ITmedia ビジネスオンライン / 2025年2月8日 7時40分

自分で淹れたら70円、店員が淹れたら700円 モンカフェが“変わった店”を営業しているワケ

モンカフェがちょっとユニークなカフェを始めた

 東京の渋谷から原宿の間をつなぐ「キャットストリート」という道路がある。細い道にはたくさんの人が歩いていて、個性的なブランドショップ、古着屋、飲食店などが並んでいる。その中に、ちょっと変わったカフェが誕生した。

 自分がドリップすれば1杯70円、店のスタッフが注げば1杯700円、価格差は10倍である。「ははーん、話題を集めるために奇をてらった値付けをしたんでしょ。で、もうかってるの?」などと思われたかもしれないが、この店の狙いは、売り上げの数字ではない。どういうことか?

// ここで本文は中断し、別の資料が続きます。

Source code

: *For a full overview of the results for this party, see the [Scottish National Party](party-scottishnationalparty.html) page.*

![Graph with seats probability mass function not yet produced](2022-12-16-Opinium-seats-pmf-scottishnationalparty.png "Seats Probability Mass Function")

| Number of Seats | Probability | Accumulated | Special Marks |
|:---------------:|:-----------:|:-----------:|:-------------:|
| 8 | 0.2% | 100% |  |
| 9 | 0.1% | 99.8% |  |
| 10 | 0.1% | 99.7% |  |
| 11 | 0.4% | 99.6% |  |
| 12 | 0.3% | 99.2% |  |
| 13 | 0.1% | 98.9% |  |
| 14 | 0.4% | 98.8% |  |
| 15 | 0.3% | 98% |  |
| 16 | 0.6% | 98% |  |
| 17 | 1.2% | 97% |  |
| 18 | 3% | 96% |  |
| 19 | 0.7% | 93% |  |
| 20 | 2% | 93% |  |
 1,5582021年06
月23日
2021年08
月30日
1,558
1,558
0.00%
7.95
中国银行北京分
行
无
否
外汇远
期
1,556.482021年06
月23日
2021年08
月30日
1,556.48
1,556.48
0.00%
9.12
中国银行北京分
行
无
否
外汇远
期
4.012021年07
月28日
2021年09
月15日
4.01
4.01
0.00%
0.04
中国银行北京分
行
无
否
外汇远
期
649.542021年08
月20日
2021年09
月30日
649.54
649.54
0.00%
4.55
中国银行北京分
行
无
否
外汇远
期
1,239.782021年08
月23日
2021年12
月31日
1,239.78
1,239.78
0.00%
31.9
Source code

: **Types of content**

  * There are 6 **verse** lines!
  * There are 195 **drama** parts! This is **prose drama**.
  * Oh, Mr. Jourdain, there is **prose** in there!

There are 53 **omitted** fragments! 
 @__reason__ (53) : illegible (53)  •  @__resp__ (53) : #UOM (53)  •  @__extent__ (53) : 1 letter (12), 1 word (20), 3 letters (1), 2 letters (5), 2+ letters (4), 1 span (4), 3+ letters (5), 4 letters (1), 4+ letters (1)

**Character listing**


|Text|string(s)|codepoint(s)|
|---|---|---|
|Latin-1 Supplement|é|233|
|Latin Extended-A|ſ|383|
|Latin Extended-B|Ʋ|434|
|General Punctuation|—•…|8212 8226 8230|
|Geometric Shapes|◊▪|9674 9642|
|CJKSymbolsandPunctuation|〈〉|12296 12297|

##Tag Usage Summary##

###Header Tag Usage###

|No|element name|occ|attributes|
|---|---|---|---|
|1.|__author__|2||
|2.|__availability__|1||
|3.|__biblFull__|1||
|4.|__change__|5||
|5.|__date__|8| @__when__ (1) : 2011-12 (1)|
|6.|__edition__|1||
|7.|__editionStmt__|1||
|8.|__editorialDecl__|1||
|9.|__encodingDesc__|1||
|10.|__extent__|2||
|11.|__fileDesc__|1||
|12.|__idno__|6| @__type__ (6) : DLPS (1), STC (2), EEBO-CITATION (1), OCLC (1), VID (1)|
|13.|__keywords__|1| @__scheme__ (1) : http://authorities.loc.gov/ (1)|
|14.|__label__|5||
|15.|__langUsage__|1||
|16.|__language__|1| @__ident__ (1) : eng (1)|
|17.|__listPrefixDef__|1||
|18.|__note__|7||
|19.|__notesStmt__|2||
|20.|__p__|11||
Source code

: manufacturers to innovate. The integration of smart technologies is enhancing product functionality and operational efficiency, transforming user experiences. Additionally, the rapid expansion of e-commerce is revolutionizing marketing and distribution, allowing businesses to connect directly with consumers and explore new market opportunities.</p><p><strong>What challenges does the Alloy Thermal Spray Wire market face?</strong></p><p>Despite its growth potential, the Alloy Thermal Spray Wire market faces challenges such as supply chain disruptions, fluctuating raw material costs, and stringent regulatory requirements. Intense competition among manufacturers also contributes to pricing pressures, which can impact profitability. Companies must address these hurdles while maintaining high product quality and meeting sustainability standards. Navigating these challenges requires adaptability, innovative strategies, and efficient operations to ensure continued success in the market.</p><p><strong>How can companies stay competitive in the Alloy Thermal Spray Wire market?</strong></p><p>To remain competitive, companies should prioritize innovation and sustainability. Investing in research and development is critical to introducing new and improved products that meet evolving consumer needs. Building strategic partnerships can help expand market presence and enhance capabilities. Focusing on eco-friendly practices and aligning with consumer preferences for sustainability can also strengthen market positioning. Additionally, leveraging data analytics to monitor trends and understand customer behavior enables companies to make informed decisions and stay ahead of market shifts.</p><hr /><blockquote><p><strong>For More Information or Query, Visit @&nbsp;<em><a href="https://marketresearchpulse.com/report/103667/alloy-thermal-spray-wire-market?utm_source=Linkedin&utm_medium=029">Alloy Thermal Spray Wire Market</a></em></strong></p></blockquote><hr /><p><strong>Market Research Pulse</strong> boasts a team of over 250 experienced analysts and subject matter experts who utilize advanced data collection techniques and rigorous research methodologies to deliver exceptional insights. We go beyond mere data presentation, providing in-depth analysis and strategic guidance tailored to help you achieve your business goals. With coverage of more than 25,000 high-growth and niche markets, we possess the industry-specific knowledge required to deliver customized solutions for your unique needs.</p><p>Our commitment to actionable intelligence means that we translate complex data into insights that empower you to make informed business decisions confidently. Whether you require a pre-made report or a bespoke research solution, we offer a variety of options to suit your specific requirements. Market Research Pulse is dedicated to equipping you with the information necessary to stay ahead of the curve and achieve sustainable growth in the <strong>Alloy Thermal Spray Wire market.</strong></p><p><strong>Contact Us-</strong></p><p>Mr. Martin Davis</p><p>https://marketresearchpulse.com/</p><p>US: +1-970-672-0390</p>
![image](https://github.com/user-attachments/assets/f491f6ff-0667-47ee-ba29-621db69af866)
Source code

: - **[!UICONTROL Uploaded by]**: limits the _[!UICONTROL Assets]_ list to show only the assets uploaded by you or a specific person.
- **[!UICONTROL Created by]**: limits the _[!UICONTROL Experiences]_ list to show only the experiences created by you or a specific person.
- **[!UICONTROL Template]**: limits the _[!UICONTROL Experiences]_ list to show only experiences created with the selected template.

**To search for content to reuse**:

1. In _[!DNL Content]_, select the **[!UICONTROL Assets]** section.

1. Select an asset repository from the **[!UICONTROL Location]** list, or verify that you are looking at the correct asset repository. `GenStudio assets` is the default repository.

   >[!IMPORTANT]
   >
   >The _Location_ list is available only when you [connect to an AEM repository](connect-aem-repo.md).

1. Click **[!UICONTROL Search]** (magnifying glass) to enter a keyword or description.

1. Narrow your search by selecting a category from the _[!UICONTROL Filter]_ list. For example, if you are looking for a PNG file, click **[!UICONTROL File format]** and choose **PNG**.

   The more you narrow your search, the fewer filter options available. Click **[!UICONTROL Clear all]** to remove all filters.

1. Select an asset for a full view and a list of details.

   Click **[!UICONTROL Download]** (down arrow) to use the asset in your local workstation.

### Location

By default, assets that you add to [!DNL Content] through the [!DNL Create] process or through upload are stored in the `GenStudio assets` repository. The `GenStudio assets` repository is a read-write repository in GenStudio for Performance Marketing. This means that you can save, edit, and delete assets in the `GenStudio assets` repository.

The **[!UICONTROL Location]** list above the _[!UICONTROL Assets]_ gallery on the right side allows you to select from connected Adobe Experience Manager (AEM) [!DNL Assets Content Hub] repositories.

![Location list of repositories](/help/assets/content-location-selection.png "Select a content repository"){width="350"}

 店の名前は「究極のセルフカフェ モンカフェ」。1杯型のドリップコーヒー「モンカフェ」を製造している片岡物産(東京都港区)が2024年1月に始めたのだ。

 入店してからコーヒーを楽しむまでの「流れ」はシンプルである。複数のブレンドから、お客は好みのブレンドを選ぶ→キャッシュレスで決済→スタッフがブレンドに合わせた最適な量のお湯を持ってくる→初めてのお客には、スタッフが「おいしい淹(い)れ方」を説明→あとは、自身のペースで飲む。

 メニューは、1杯型のドリップコーヒーのみ。一般的なカフェといえばサンドイッチやパンケーキなども提供しているが、なぜ片岡物産はこのような店を始めたのか。その理由を紹介する前に、商品の歴史を振り返ってみよう。

 モンカフェが登場したのは、1984年のことである。「お店で飲むようなおいしいコーヒーを手軽に楽しんでいただきたい」という思いで、商品を開発。当時、1杯型のドリップコーヒーは出回っていなかったので、新しい市場をつくってきた歴史がある。

 お中元・お歳暮シーズンによく売れて、売り上げがどんどん伸びていく。しかし、20年後に転機が訪れる。特許が切れたこともあって、大手メーカーが低価格で参入したのだ。

 スーパーの棚にたくさんのブランドが登場したことによって、市場が大きくなり、モンカフェもそれなりに伸びていく。ここまではよかったが、パイオニア的なブランドとして市場を引っ張ってきた商品なのに、やがて“異質な存在”になっていくのだ。

●モンカフェの課題が見えてきた

 1杯型のドリップコーヒーの飲み方といえば、キリトリ線に沿って開封し、それを左右に広げる。本体をカップのふちにかけて、お湯を注ぐだけ。スーパーなどで販売している商品の多くは、この方法で飲めるが、モンカフェは違う。フィルターの合わせ目を開き、しっかりと折り曲げる。カップのフチをはさむようにしてセットして、お湯をかけるという流れだ。